▶ _Text excerpt_
DeepBio said that Stanford University’s research team has released study results on DeepDx-Prostate, the company’s deep learning-based software that diagnoses prostate cancer, at the annual meeting of the American Urological Association (AUA).

DeepBio has released study results on its deep learning-based software DeepDx-Prostate, which helps to diagnose prostate cancer, at the American Urological Association (AUA) annual meeting.
DeepBio has released study results on its deep learning-based software DeepDx-Prostate, which helps to diagnose prostate cancer, at the American Urological Association (AUA) annual meeting.

The researchers at Stanford University School of Medicine conducted the study to confirm the performance of DeepDx-Prostate in the presence or absence of prostate cancer and the Gleason grading system, the most powerful prognostic predictor of prostate cancer.

The research team separated 150 samples collected through prostatectomy into 500 tiles and compared the analysis of DeepDx-Prostate and two urologists according to the tumor size within each tile, Gleason score, and the ratio of Gleason patterns 4 and 5.

Although DeepDx-Prostate is software trained with prostate needle biopsies tissue images, it showed a high overall agreement with the reference standard generated by the two urologists, the company said. In addition, DeepDx-Prostate demonstrated an “expert-level” performance when classifying benign and negative prostate cancers and identifying whether the tumor accompanies low-risk or high-risk.

The software was also used in a study to measure the agreement between preoperative MRI and histopathology in detecting cancer in prostatectomy samples.

▶ _Prompt 1_
From the report on the DeepDx-Prostate study, return the passage starting with "The research team" and going on through "patterns 4 and 5.".
▶ _Prompt 2_
Take the report on the DeepDx-Prostate study further, picking up after its final sentence.
The source data has nothing to do with this.

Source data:
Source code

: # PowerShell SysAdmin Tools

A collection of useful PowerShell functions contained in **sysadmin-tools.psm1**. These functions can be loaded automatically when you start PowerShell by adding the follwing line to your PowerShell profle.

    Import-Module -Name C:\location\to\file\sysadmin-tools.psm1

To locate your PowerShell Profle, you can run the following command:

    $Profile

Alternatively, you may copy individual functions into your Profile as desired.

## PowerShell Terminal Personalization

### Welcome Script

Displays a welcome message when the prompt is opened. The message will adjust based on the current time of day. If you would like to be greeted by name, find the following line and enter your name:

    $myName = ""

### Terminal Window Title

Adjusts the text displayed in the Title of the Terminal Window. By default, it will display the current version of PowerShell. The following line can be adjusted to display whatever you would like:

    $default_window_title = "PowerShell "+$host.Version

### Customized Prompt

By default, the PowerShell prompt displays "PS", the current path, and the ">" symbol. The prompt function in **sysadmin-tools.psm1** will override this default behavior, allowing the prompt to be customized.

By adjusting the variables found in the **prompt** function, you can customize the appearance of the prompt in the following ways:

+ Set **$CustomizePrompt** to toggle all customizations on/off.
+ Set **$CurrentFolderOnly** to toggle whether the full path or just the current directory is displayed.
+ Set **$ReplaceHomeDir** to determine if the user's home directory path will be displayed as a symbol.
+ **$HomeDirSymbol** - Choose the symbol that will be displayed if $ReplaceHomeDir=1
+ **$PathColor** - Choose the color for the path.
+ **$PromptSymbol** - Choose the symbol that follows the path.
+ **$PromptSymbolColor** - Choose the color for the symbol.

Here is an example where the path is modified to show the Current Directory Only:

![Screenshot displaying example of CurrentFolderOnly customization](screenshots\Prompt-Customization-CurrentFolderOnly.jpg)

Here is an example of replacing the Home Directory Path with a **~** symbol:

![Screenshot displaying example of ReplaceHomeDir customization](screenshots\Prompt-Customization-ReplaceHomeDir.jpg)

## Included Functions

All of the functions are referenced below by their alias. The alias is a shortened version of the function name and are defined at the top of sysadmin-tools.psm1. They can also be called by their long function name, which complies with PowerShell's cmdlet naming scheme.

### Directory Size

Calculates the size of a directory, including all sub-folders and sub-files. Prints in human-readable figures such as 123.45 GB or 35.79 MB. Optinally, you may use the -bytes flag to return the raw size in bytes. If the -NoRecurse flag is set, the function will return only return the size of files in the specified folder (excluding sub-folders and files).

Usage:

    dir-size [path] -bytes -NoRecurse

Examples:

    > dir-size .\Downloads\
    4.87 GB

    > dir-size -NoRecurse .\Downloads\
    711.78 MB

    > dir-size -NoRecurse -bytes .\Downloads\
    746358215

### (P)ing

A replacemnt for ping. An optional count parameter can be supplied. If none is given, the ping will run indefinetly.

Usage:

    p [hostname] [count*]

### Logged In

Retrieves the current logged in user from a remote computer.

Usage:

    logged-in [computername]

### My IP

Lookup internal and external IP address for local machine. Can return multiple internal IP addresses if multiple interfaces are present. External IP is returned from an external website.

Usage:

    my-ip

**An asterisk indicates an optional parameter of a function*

▶ _Final answer 1_
The research team separated 150 samples collected through prostatectomy into 500 tiles and compared the analysis of DeepDx-Prostate and two urologists according to the tumor size within each tile, Gleason score, and the ratio of Gleason patterns 4 and 5.

▶ _Final answer 2_
The researchers used samples from 30 men who underwent prostatectomy in the study and read the sample images via MRI using the latest three-dimensional (3D) technology.

They used DeepDx-Prostate to detect tumors and grade malignancy. While DeepDx-Prostate identified all cancer regions and graded malignancy regardless of tumor size, MRI only verified 66 percent of all tumors, missing 37 percent of clinically significant tumors.

The company’s software significantly shortened the time needed for the annotation and classification of the malignancy. In contrast, urologists required an average of 45 minutes to check the presence of cancer in the sample images.

“The American Urology Association’s annual meeting, which has the largest number of members in the world, was an opportunity for us to prove the performance of DeepDx-Prostate again by drawing international attention,” Deep Bio CEO Kim Sun-woo said.

Because AI-based cancer diagnosis assistance software is drawing interest as a means to solve manpower shortage and inconsistency in diagnosis among pathologists, DeepBio will continue to conduct global studies to enhance the performance of DeepDx-Prostate and expand the usage in the field.”